As the Tokyo Paralympics could not take place in 2020 due to the COVID pandemic, so it was played in August 2021. There were other 53 para-athletes besides him so it was a tough competition for him. This event also has Archery, Badminton, Taekwondo, Shooting, Swimming, Para-Canoeing, and Table Tennis game. Badminton and Taekwondo were introduced for the first time in this Paralympics event.

Indian Squad posing before the Tokyo Paralympics 2020

He is one of the prime contenders for the medal in Javelin Throw in this mega event. Initially, it was a slow start for him but in the end, he scored 64.01m in his fifth attempt and bagged the Bronze medal for the country. His counterpart Devendra Jhajharia won the gold medal, taking India’s medal tally to 19 which is the highest so far in the Paralympic events.

Sundar Singh Gurjar’s friends gathered outside his home after his Bronze medal at the 2020 Tokyo Paralympics

He received a rousing welcome at the Delhi Airport from his family members and supporters. He credited his success to his coach Mahavir Prasad Saini.

Awards, Honours, Achievements

He has been honoured with multiple awards during his career, which include the prestigious Arjuna Award from the Government of India in 2019. He is also the recipient of the Sportsman of the game award at the 2016 National Championships in Gurgaon, India and the Differently Abled Athlete of the Year in the year 2017 by ESPN India.
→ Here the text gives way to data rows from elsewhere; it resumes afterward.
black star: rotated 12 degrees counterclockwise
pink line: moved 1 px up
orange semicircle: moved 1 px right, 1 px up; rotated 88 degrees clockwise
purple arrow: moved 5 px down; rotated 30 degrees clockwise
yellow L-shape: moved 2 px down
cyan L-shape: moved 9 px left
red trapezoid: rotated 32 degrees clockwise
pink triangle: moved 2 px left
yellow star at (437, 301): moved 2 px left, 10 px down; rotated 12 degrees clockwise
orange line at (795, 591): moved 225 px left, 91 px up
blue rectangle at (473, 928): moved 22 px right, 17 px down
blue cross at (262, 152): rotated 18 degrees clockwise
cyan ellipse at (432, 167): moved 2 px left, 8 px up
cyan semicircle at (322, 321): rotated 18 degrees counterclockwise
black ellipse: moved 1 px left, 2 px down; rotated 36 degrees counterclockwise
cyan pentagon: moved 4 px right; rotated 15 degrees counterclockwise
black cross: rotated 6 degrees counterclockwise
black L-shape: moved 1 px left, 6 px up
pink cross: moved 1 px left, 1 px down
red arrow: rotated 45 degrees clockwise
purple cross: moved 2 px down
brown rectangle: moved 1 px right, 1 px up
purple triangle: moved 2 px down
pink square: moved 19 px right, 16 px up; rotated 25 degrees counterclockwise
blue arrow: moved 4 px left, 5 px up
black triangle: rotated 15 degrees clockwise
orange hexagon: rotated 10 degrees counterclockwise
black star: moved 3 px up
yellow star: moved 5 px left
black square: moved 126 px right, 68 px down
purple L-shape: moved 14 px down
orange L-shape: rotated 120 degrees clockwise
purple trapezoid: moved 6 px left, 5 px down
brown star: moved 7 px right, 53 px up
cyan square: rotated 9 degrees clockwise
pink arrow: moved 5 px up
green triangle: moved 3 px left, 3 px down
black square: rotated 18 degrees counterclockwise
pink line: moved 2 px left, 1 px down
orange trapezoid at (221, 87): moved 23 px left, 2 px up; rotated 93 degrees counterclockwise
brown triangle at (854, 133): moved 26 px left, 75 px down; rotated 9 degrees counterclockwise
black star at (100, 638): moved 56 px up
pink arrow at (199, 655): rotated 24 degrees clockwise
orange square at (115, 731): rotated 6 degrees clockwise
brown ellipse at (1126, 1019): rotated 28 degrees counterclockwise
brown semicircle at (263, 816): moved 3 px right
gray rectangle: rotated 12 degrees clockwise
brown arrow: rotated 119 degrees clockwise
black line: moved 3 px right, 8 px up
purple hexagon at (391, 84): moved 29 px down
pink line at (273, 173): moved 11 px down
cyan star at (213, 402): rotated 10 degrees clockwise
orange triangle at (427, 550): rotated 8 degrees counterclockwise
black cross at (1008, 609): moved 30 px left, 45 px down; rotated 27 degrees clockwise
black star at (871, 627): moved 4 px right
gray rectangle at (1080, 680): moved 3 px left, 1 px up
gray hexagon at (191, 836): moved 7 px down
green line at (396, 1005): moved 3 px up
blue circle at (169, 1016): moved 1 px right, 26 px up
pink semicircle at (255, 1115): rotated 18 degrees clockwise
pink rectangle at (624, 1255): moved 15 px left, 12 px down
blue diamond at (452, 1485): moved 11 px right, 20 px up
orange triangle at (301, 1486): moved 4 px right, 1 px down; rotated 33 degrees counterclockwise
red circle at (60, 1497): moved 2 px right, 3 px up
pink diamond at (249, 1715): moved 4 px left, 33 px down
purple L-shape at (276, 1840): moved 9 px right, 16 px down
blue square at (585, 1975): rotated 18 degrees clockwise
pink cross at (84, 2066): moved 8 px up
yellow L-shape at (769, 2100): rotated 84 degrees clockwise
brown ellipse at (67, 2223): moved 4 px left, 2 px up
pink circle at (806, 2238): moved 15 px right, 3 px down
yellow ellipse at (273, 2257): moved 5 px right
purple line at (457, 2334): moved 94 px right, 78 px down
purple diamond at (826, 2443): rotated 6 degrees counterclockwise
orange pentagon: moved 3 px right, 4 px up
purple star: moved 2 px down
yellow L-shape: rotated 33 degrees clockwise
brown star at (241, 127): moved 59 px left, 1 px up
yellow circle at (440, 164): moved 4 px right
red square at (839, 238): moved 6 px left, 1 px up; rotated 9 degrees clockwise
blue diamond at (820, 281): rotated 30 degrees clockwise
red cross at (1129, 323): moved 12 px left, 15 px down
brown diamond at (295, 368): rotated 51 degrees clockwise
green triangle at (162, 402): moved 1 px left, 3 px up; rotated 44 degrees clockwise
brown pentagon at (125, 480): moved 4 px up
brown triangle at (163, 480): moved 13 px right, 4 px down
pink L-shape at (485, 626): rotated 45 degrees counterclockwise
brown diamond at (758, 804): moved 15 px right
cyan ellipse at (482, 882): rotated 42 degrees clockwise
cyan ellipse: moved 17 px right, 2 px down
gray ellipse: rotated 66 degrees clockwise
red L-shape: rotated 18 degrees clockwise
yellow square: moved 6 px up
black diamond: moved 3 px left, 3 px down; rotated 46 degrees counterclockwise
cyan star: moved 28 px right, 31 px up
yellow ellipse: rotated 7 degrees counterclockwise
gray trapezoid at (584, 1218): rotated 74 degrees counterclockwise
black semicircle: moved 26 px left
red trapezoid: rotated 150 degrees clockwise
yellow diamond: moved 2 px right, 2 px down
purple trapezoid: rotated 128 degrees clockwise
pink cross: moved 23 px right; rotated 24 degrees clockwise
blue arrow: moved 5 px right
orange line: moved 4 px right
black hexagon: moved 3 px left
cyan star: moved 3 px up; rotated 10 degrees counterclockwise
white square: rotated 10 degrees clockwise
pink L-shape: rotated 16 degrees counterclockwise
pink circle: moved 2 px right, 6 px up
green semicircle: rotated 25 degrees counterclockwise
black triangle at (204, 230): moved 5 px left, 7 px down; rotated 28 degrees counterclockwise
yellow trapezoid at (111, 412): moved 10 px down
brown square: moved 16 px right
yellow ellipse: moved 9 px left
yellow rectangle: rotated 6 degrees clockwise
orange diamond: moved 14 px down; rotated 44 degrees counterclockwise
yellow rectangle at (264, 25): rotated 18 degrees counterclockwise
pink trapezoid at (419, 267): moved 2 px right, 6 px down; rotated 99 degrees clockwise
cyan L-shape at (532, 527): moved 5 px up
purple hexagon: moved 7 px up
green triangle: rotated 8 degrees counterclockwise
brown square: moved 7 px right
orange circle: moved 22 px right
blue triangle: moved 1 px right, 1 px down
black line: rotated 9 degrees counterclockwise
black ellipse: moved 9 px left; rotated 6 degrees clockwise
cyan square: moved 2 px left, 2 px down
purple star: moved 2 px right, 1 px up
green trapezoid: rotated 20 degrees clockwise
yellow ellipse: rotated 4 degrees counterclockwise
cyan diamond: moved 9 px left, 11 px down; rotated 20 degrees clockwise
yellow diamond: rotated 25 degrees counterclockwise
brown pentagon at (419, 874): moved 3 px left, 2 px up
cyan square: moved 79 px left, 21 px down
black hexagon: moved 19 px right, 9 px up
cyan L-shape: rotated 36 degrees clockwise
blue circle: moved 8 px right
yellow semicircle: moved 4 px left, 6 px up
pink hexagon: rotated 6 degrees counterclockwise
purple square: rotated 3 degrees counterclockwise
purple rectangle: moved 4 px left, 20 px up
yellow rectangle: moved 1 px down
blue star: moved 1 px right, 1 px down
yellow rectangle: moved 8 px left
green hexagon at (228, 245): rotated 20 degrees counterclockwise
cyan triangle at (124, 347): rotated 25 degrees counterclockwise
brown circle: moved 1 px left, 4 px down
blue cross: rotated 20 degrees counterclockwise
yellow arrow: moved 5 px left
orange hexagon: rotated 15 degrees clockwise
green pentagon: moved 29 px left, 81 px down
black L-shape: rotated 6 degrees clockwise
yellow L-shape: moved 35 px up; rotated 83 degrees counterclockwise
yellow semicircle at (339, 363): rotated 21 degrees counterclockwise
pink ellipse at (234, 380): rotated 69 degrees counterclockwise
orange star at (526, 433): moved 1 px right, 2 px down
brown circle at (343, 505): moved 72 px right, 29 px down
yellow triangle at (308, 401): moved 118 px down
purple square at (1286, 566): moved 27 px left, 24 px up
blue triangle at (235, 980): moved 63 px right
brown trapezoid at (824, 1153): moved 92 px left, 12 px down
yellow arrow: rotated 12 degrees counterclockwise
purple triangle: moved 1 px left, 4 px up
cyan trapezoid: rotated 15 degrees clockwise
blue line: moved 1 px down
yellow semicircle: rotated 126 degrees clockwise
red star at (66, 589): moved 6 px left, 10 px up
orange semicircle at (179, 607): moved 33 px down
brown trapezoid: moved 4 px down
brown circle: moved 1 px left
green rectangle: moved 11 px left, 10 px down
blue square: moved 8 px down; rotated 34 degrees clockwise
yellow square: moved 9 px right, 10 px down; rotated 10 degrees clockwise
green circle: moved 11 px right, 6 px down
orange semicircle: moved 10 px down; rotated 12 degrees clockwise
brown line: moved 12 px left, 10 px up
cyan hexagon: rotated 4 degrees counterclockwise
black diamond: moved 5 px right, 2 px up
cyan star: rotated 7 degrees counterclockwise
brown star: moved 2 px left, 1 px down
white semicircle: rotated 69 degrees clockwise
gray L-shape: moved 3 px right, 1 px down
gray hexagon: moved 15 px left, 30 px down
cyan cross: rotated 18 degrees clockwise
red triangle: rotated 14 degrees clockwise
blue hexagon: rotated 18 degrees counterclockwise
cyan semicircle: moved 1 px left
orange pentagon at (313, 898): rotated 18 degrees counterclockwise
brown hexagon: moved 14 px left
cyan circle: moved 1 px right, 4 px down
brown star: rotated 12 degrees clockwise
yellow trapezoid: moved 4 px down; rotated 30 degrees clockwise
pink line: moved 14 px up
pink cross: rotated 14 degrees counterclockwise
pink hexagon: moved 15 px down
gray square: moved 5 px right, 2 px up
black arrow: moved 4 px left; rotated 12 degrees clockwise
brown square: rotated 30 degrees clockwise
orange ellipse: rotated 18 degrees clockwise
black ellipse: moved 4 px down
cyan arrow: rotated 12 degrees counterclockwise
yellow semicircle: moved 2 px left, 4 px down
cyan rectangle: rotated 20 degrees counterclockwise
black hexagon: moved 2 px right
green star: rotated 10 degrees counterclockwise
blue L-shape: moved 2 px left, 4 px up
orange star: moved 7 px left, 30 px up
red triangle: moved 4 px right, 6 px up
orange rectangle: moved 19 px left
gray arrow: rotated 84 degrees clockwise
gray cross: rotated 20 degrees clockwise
Sundar Singh Gurjar felicitated with Arjuna Award from the national Sports Minister Kiren Rijiju in 2019


  • He belongs to the F46 class category player. F46 is a specialisation for handicapped players suffering from an arm deficiency or lack of movement of arm ligaments.
  • Since childhood, he was not good at academics. When he was in the eighth standard, he told his PT teacher that he wanted to opt for sports as his career. He was highly inspired by the sportspersons like wrestler Sushil Kumar and boxer Vijender Singh. His teacher then advised him to go for the sports trials. Following the advice, he gave the trials and got selected.
  • He was a student who would seldomly bunk his classes to practice the sports and was often caught by his parents.
  • After his medal at the 2020 Tokyo Paralympics, he thanked all the people who supported him on television. He also said that

“I am extremely elated to have won a medal in Tokyo. In Rio 2016 I was disqualified, now I have won bronze.”

  • He is always regular with his training and never missed even a single session despite suffering from bad days.
  • Currently, he is working as the Assistant Conservator in the Forest Department.